The deadline in Colorado is September 1, meaning state officials only have a couple of weeks to get the job done. New York has until September 15, and Ohio is due by September 30. From there, the belt loosens a bit. The next deadlines are November 1 for Michigan, the 13th for Texas, and the 29th for Illinois. California, Montana, and North Carolina are all due in December. West Virginia and Pennsylvania do not have redistricting deadlines set in stone by their constitutions or state laws, but the filing deadlines for candidates hoping to run in 2022 impose a sort of deadline all their own. West Virginia has until January and Pennsylvania could stretch it out as far as March.
That Magic Number
There are 435 members of the House of Representatives, and that upper limit hasn’t changed in more than a century. But why? It turns out there’s nothing magical about that number. The first Congress had 65 representatives. That increased to 105 after the 1790 Census and then to 142 after 1800. As the population expanded, so did the House of Representatives, and that merry band of legislators totaled 435 by 1913. You may be wondering why a nation of 331 million has no more representatives than it did at 97 million – why don’t we have three times as many now? That would be the Permanent Apportionment Act of 1929, which locked the size of the House at the current 435.
Since the Constitution requires each state to have at least one representative, but no more than one for every 30,000 citizens, the seats in the House must follow the population as people move from one state to another. These days, the average House member represents about 710,000 people, and many argue it’s time to add new positions again.
Redistricting certainly has the potential to affect election outcomes, from the local level all the way up to presidential. Since each state gets as many presidential electors as it has senators and representatives, when House seats are lost, electoral votes go with them. Of the seven states losing a seat, all but two – Ohio and West Virginia – backed Biden in 2020. Of the six receiving those, all but two – Colorado and Pennsylvania – chose Trump.
Does this spell doom for the Democrats in 2024 and 2028 – as well as the midterms in between? It might – but it might not. Whether you believe the 2020 election was a fluke or a progressive mandate by the voters, and regardless of whether it was legitimately won or a fraud, the final electoral count wasn’t even close. Sure, it was a close one in some swing states, but it only takes a slim majority to send all of a state’s electoral votes to one side or the other, and the 2020 contest came out to a difference of 74 electors.

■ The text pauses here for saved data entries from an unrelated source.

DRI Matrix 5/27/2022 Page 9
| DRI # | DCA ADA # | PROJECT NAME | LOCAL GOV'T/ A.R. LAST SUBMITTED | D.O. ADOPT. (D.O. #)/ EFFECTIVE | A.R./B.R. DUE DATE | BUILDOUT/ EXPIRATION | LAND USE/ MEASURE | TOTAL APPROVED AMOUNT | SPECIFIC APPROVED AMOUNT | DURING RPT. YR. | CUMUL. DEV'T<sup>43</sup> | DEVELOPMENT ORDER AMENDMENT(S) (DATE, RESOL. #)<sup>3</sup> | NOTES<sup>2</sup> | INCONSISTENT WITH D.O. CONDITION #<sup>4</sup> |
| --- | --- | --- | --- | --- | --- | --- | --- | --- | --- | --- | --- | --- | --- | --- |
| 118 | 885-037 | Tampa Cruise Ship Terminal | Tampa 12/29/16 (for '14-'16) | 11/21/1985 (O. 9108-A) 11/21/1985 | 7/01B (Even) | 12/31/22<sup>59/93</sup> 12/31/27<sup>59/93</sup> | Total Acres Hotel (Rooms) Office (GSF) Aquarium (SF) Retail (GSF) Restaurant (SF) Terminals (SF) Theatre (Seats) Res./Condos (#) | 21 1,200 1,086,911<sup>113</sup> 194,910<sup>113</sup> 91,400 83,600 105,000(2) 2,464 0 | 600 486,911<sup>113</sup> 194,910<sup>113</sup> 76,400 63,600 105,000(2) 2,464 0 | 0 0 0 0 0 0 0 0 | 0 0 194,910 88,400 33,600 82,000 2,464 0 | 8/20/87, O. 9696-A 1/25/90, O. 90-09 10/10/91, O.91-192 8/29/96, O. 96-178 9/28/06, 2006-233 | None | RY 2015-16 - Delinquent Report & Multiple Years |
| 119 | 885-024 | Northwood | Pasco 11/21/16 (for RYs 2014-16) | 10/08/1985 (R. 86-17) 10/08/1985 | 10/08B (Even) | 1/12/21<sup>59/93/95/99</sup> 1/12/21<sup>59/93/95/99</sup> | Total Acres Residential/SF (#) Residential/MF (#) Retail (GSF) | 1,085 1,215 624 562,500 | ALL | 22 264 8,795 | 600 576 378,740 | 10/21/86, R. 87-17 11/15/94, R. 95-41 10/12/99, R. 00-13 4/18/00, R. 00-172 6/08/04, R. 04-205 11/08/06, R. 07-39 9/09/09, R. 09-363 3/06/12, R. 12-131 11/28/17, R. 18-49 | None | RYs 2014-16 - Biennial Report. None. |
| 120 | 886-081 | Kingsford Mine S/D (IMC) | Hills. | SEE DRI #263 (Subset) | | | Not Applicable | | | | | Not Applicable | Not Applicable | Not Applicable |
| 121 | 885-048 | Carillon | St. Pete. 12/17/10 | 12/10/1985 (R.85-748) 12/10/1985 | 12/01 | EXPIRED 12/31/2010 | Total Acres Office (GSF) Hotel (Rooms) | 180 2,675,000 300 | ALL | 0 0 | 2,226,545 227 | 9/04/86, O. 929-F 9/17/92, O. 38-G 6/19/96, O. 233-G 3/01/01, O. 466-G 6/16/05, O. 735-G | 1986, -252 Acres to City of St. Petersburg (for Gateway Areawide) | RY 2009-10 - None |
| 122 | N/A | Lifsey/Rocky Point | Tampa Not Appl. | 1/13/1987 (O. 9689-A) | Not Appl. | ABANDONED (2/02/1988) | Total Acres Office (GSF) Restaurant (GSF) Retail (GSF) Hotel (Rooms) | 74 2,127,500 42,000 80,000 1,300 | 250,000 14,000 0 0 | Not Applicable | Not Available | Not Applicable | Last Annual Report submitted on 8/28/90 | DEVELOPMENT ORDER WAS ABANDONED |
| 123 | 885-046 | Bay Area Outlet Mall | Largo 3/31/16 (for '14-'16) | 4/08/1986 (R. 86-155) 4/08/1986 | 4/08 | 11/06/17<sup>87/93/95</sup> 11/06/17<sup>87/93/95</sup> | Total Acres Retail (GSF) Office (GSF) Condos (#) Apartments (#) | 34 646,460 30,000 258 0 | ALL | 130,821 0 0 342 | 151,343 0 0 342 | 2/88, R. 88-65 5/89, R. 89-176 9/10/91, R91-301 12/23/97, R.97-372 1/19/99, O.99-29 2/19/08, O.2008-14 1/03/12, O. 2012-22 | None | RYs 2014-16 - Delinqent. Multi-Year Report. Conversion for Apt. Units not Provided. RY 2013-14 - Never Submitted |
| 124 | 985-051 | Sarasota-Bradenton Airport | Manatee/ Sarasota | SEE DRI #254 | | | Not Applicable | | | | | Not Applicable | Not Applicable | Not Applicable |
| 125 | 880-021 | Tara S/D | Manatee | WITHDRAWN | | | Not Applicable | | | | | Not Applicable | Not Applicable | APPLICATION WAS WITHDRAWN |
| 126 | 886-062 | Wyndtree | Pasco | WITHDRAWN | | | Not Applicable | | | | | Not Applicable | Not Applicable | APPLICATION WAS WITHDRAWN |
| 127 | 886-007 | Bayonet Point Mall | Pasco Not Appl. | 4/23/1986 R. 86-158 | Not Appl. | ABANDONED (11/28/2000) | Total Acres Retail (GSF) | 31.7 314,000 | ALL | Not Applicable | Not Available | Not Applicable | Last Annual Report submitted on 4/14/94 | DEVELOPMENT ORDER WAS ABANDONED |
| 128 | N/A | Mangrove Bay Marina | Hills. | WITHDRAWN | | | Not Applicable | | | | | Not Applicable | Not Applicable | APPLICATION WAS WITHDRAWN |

We’re talking seven in this shuffle; even if the Census took place a year or two earlier, these same results wouldn’t have made a difference in who occupies the White House today.
That California will back the Democrat, whoever that may be, in 2024 and 2028 seems a foregone conclusion, and the Golden State would have to lose quite a few electors to no longer enjoy the biggest share. Many of those who left California headed to Texas – and mostly to metropolitan areas like Austin. With its 38 electoral votes, Texas only barely backed Trump. While the vast majority of counties came in red, those containing massive urban areas, like Houston, San Antonio, Austin, and Dallas, were solid blue. In a traditionally Republican state, the GOP only came out ahead by a little over 5% of the vote. This purpling of the Lone Star State has been going on for a while now, and the Census data also shows that nearly all the population growth nationwide was in cities and that around half the nation’s counties have fewer people now than in 2010.
New York was the third largest state in elector count – but now Florida has taken that spot. Florida’s electoral map in 2020 looked a lot like that of Texas, however. The rural folk – who make up the vast majority of counties – voted Trump. But just a handful of urbanized counties was enough to bring the state within 3.3% of a Biden win.
Don’t Californicate Oregon was once the slogan of a largely conservative state – and just look at it now. The same motto has been adopted by Texas Republicans, but, as in Oregon, the damage may already be done – just as it may be in Florida. If those who fled the leftist-controlled states were conservatives who just couldn’t take it anymore, then yes, this is bad news for Democrats. But if it was mostly liberals fleeing the consequences of their own electoral actions, it could well be the GOP that’s doomed.